▶ What you need to do
An unchanged copy of all the lines below is expected, and it should contain no pictures.

▶ Data shown
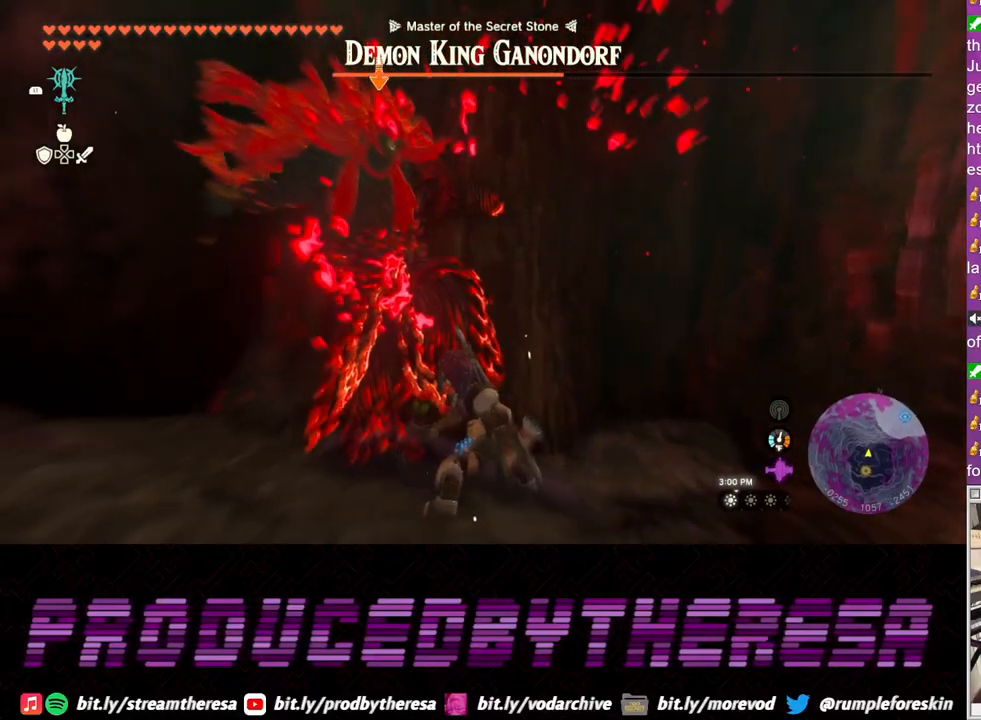
{"buttons": ["L2"], "left_stick": "down", "right_stick": "center", "events": []}
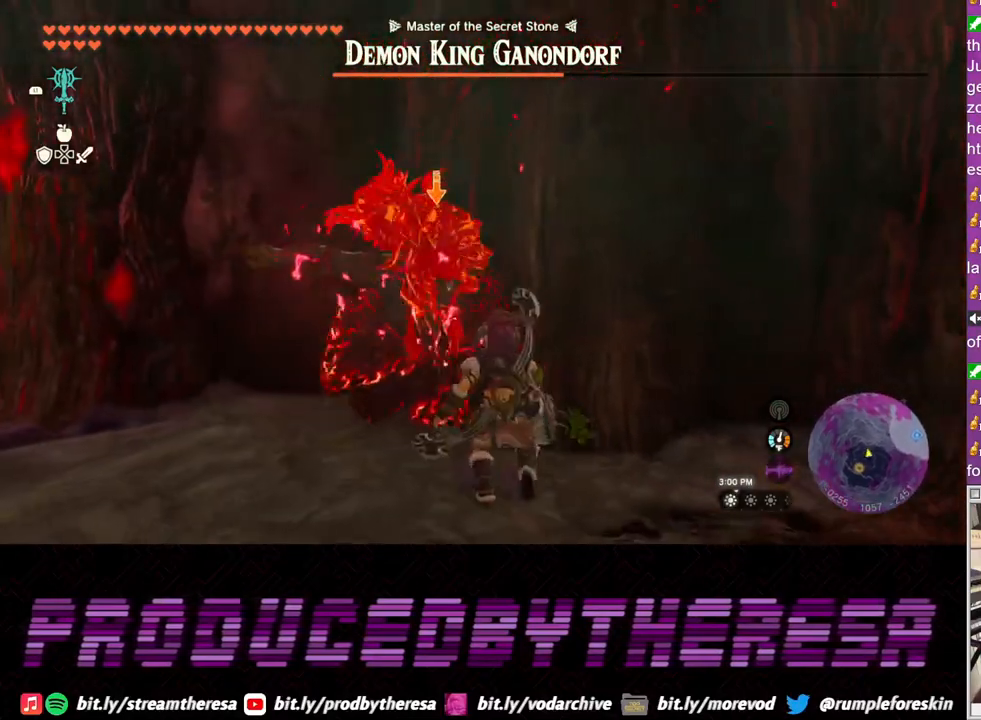
{"buttons": ["L2"], "left_stick": "down", "right_stick": "center", "events": []}
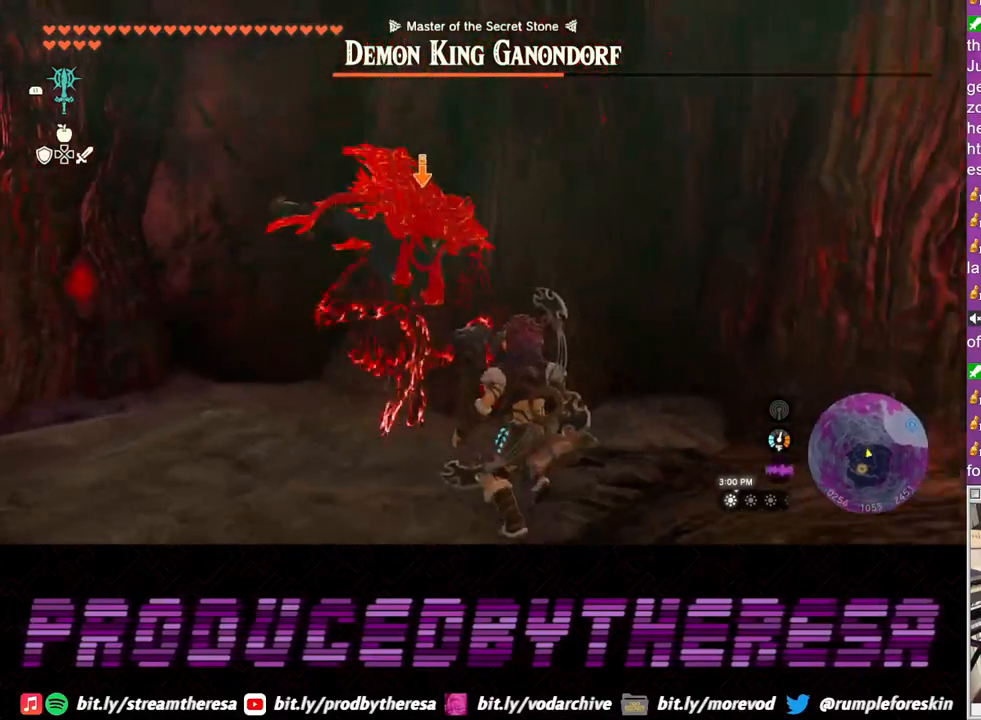
{"buttons": ["L2"], "left_stick": "down", "right_stick": "center", "events": [[133, "TRIANGLE", "down"], [217, "TRIANGLE", "up"]]}
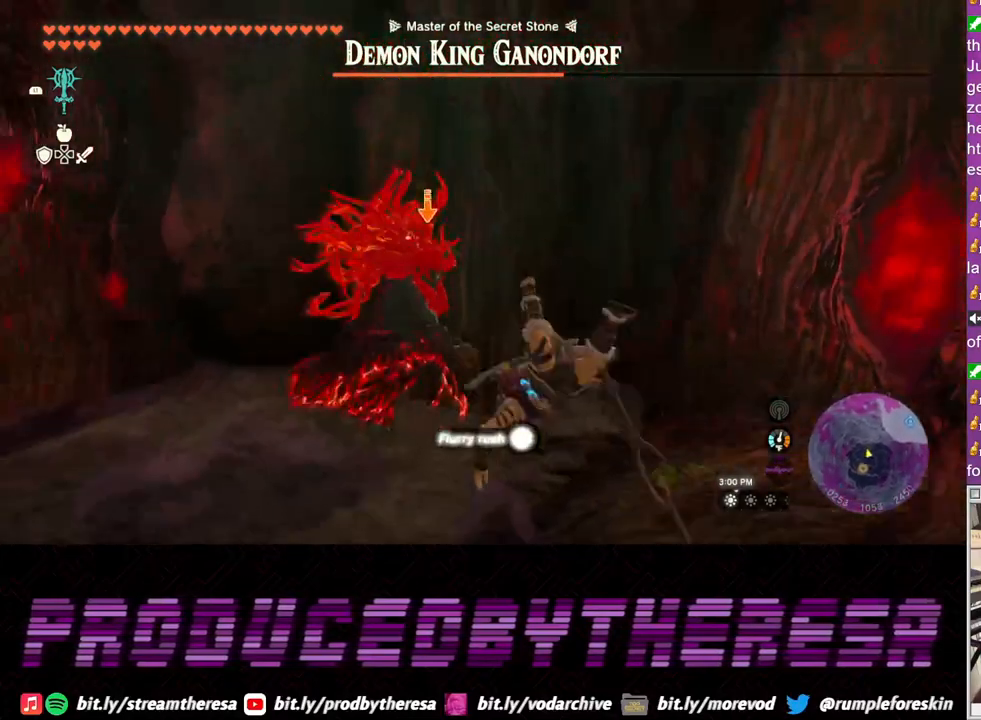
{"buttons": ["L2"], "left_stick": "up-left", "right_stick": "center", "events": [[17, "left_stick", "up-left"]]}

▶ Exercise response
{"buttons": ["L2"], "left_stick": "down", "right_stick": "center", "events": []}
{"buttons": ["L2"], "left_stick": "down", "right_stick": "center", "events": []}
{"buttons": ["L2"], "left_stick": "down", "right_stick": "center", "events": [[133, "TRIANGLE", "down"], [217, "TRIANGLE", "up"]]}
{"buttons": ["L2"], "left_stick": "up-left", "right_stick": "center", "events": [[17, "left_stick", "up-left"]]}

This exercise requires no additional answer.